Despierto temprano, más cansado de la cuenta. La cama está dura, incómoda. Hay movimiento a mi alrededor. Pienso que debo estar equivocado, pero entonces recuerdo: Londres, 2019. Un hostel lleno de coreanos y argentinas. Me cae el peso de mis 31 años como un yunque.
Es entonces cuando la ansiedad se abre hueco entre mi pecho y mi cerebelo; no es, como el del año pasado, un despertar lento.
Hace tiempo que no escribo, pero me han considerado para un pequeño reconocimiento literario que se ha convertido en mi lucha las últimas dos semanas. A falta de escritura, necesito certezas.
He perdido los sueños. "No te reconozco, hombre triste: has aprendido a llorar", escribí hace cinco o seis años. Creo que, anímicamente, he tocado fondo.
Sin embargo, hoy me queda aún un trozo de Londres, pafuera telarañas. Aunque este viaje suponga, ocho años después de mi última vez en la capital inglesa, no reconocerme, acaso extrañarme con el muchacho que fui. ¿Qué te ha pasado, Jose?, me pregunto, ¿por qué ya no escribes?
Pero sé por qué.
Remoloneo en la cama, sólo un rato más. Siempre me ducho de noche para aguantar un poco más entre las sábanas.
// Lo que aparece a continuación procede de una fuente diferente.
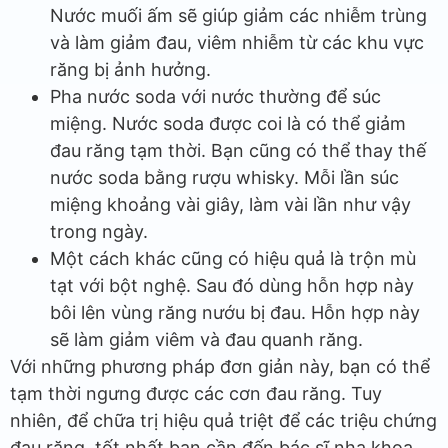
Nước muối ấm sẽ giúp giảm các nhiễm trùng
và làm giảm đau, viêm nhiễm từ các khu vực
răng bị ảnh hưởng.
Pha nước soda với nước thường để súc
miệng. Nước soda được coi là có thể giảm
đau răng tạm thời. Bạn cũng có thể thay thế
nước soda bằng rượu whisky. Mỗi lần súc
miệng khoảng vài giây, làm vài lần như vậy
trong ngày.
Một cách khác cũng có hiệu quả là trộn mù
tạt với bột nghệ. Sau đó dùng hỗn hợp này
bôi lên vùng răng nướu bị đau. Hỗn hợp này
sẽ làm giảm viêm và đau quanh răng.
Với những phương pháp đơn giản này, bạn có thể
tạm thời ngưng được các cơn đau răng. Tuy
nhiên, để chữa trị hiệu quả triệt để các triệu chứng
đau răng, tốt nhất bạn cần đến bác sĩ nha khoa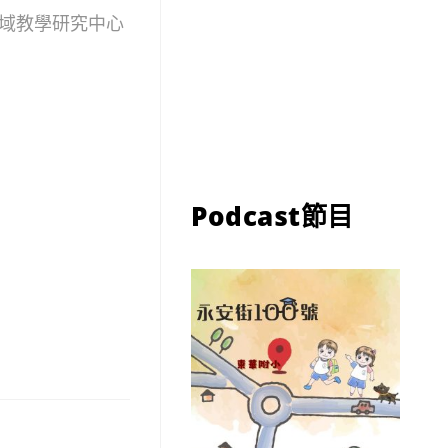
域教學研究中心
Podcast節目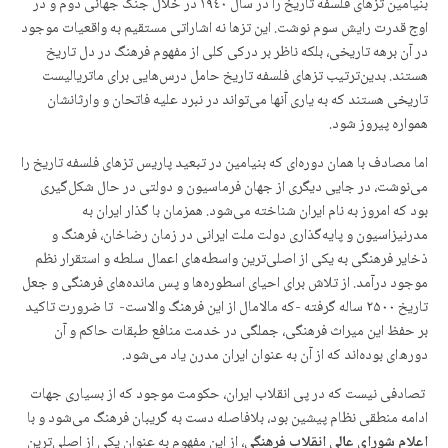
بنیامین تزهای فلسفه تاریخ را در سال ١٩٤٠ در خلال جنگ جهانی دوم و در
اوج قدرت رایش سوم نوشت. این تزها نه اشاراتی مستقیم به واقعیات موجود
در آن برهه تاریخی، بلکه ناظر بر درکی کلی از مفهوم فرهنگ در دل تاریخ
هستند. بدین‌ترتیب تزهای فلسفه تاریخ حامل درس‌هایی برای ماتریالیست
تاریخی هستند که به یاری آنها می‌تواند در نبرد علیه فاتحان و وارثانشان
همواره پیروز شود.
اما مصادف با همان دوره‌ای که بنیامین در تبعید پاریس تزهای فلسفه تاریخ را
می‌نوشت، در جایی دیگری از جهان فرماسیون و دولتی در حال شکل‌گیری
بود که امروز به نام ایران شناخته می‌شود. همزمان با گذار ایران به
مدرنیزاسیون و پایه‌گذاری دولت ملت ایرانی در زمان رضاخان، فرهنگ و
ذخایر فرهنگی به یکی از اصلی‌ترین واسطه‌های اعمال سلطه و استقرار نظم
موجود درآمد. از تلاش برای احیای اسطوره‌ها و پس مانده‌های فرهنگی و جعل
تاریخ ۲۵۰۰ ساله گرفته -که مالامال از این فرهنگ والاست- تا ضرورت تاکید
بر حفظ این میراث فرهنگی، جملگی در خدمت منافع طبقات حاکم و آن
دور‌ه‌ای بوده‌اند که از آن به عنوان ایران مدرن یاد می‌شود.
تصادفی نیست که در پی انقلاب ایران، حکومت موجود که از بسیاری جهات
ادامه منطقی نظام پیشین بود، بلافاصله دست به گریبان فرهنگ می‌شود و با
اعلام شورای عالی انقلاب فرهنگی
، از این مفهوم به عنوان یکی از اصلی‌ترین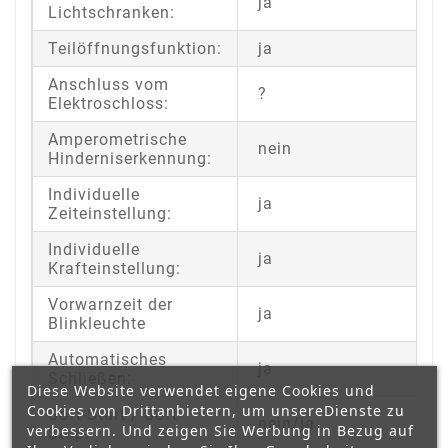
ja
Lichtschranken:
Teilöffnungsfunktion:
ja
Anschluss vom
?
Elektroschloss:
Amperometrische
nein
Hinderniserkennung:
Individuelle
ja
Zeiteinstellung:
Individuelle
ja
Krafteinstellung:
Vorwarnzeit der
ja
Blinkleuchte
Automatisches
ja
Schließen:
Diese Website verwendet eigene Cookies und
Cookies von Drittanbietern, um unsereDienste zu
Soft-Start / Soft-
nein/ja
verbessern. Und zeigen Sie Werbung in Bezug auf
Stop:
Extraño a Truman, en Portugal.

Entonces me levanto, con la esperanza puesta en un desayuno inglés, en comprar algún libro de Shirley Jackson -un año después, sigo obsesionado- y en la visita a Camdem donde tal vez reencuentre al muchacho que perdí en estos años de camino.
Y es que sé que, pese a los días raros, los días tontos, aún me quedan ases bajo la manga. Lástima que no sepa jugar al mus.


Te cerraría los ojos, te daría la espalda, apretaría los puños y, 
por primera vez en mi vida, dejaría que tú dijeras algo.